--- Material provided ---
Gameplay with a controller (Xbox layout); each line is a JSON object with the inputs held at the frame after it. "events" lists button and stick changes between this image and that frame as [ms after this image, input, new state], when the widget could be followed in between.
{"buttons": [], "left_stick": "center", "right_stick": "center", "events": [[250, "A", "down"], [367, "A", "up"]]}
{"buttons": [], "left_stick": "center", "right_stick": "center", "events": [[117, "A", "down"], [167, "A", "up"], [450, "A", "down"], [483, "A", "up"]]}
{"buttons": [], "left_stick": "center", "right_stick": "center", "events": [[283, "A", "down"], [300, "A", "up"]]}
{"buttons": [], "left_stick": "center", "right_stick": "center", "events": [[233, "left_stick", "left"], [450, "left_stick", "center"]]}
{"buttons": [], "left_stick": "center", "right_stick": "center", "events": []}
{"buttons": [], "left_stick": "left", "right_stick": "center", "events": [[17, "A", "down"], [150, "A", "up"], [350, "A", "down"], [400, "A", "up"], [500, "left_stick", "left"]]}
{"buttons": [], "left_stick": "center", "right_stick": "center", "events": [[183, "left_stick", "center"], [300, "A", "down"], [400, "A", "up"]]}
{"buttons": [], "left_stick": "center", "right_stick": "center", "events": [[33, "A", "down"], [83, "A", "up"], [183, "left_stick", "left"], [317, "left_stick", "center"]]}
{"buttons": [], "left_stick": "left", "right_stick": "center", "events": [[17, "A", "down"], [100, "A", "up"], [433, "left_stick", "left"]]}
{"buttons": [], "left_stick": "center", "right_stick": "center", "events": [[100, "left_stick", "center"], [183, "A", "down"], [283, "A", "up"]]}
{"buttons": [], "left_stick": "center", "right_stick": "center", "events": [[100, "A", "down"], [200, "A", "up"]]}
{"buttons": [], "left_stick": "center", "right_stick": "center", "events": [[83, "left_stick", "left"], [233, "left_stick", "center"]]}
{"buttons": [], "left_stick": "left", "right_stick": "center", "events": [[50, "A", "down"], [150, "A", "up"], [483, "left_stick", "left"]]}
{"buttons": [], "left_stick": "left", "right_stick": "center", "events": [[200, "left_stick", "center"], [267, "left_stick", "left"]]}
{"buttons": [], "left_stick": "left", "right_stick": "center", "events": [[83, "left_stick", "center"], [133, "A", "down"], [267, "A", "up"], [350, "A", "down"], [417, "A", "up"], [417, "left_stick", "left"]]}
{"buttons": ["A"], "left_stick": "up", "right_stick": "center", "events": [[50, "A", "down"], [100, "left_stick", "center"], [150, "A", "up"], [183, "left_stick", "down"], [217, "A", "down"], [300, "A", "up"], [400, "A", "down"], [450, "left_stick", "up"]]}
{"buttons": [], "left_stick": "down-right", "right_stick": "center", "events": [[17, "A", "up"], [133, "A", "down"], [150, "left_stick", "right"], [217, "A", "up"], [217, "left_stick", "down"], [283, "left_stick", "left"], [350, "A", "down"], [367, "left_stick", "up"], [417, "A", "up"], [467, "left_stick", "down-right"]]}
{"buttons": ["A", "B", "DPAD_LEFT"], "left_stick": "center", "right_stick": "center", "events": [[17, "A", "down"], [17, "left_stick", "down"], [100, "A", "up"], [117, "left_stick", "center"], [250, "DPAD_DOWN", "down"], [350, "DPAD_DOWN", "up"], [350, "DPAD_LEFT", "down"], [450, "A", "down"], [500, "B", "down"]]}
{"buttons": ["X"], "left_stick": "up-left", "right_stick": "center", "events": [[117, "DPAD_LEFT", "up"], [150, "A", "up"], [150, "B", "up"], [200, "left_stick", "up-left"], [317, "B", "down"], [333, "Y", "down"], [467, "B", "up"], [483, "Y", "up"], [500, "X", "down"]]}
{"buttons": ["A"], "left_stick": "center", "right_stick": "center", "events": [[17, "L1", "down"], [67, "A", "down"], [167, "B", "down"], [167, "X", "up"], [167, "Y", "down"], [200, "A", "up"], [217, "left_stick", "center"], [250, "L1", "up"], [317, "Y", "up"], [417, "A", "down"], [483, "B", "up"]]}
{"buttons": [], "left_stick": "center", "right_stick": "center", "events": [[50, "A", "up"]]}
---
Your objective
Output the whole listing exactly, leaving nothing out.

Result of this exercise
Gameplay with a controller (Xbox layout); each line is a JSON object with the inputs held at the frame after it. "events" lists button and stick changes between this image and that frame as [ms after this image, input, new state], when the widget could be followed in between.
{"buttons": [], "left_stick": "center", "right_stick": "center", "events": [[250, "A", "down"], [367, "A", "up"]]}
{"buttons": [], "left_stick": "center", "right_stick": "center", "events": [[117, "A", "down"], [167, "A", "up"], [450, "A", "down"], [483, "A", "up"]]}
{"buttons": [], "left_stick": "center", "right_stick": "center", "events": [[283, "A", "down"], [300, "A", "up"]]}
{"buttons": [], "left_stick": "center", "right_stick": "center", "events": [[233, "left_stick", "left"], [450, "left_stick", "center"]]}
{"buttons": [], "left_stick": "center", "right_stick": "center", "events": []}
{"buttons": [], "left_stick": "left", "right_stick": "center", "events": [[17, "A", "down"], [150, "A", "up"], [350, "A", "down"], [400, "A", "up"], [500, "left_stick", "left"]]}
{"buttons": [], "left_stick": "center", "right_stick": "center", "events": [[183, "left_stick", "center"], [300, "A", "down"], [400, "A", "up"]]}
{"buttons": [], "left_stick": "center", "right_stick": "center", "events": [[33, "A", "down"], [83, "A", "up"], [183, "left_stick", "left"], [317, "left_stick", "center"]]}
{"buttons": [], "left_stick": "left", "right_stick": "center", "events": [[17, "A", "down"], [100, "A", "up"], [433, "left_stick", "left"]]}
{"buttons": [], "left_stick": "center", "right_stick": "center", "events": [[100, "left_stick", "center"], [183, "A", "down"], [283, "A", "up"]]}
{"buttons": [], "left_stick": "center", "right_stick": "center", "events": [[100, "A", "down"], [200, "A", "up"]]}
{"buttons": [], "left_stick": "center", "right_stick": "center", "events": [[83, "left_stick", "left"], [233, "left_stick", "center"]]}
{"buttons": [], "left_stick": "left", "right_stick": "center", "events": [[50, "A", "down"], [150, "A", "up"], [483, "left_stick", "left"]]}
{"buttons": [], "left_stick": "left", "right_stick": "center", "events": [[200, "left_stick", "center"], [267, "left_stick", "left"]]}
{"buttons": [], "left_stick": "left", "right_stick": "center", "events": [[83, "left_stick", "center"], [133, "A", "down"], [267, "A", "up"], [350, "A", "down"], [417, "A", "up"], [417, "left_stick", "left"]]}
{"buttons": ["A"], "left_stick": "up", "right_stick": "center", "events": [[50, "A", "down"], [100, "left_stick", "center"], [150, "A", "up"], [183, "left_stick", "down"], [217, "A", "down"], [300, "A", "up"], [400, "A", "down"], [450, "left_stick", "up"]]}
{"buttons": [], "left_stick": "down-right", "right_stick": "center", "events": [[17, "A", "up"], [133, "A", "down"], [150, "left_stick", "right"], [217, "A", "up"], [217, "left_stick", "down"], [283, "left_stick", "left"], [350, "A", "down"], [367, "left_stick", "up"], [417, "A", "up"], [467, "left_stick", "down-right"]]}
{"buttons": ["A", "B", "DPAD_LEFT"], "left_stick": "center", "right_stick": "center", "events": [[17, "A", "down"], [17, "left_stick", "down"], [100, "A", "up"], [117, "left_stick", "center"], [250, "DPAD_DOWN", "down"], [350, "DPAD_DOWN", "up"], [350, "DPAD_LEFT", "down"], [450, "A", "down"], [500, "B", "down"]]}
{"buttons": ["X"], "left_stick": "up-left", "right_stick": "center", "events": [[117, "DPAD_LEFT", "up"], [150, "A", "up"], [150, "B", "up"], [200, "left_stick", "up-left"], [317, "B", "down"], [333, "Y", "down"], [467, "B", "up"], [483, "Y", "up"], [500, "X", "down"]]}
{"buttons": ["A"], "left_stick": "center", "right_stick": "center", "events": [[17, "L1", "down"], [67, "A", "down"], [167, "B", "down"], [167, "X", "up"], [167, "Y", "down"], [200, "A", "up"], [217, "left_stick", "center"], [250, "L1", "up"], [317, "Y", "up"], [417, "A", "down"], [483, "B", "up"]]}
{"buttons": [], "left_stick": "center", "right_stick": "center", "events": [[50, "A", "up"]]}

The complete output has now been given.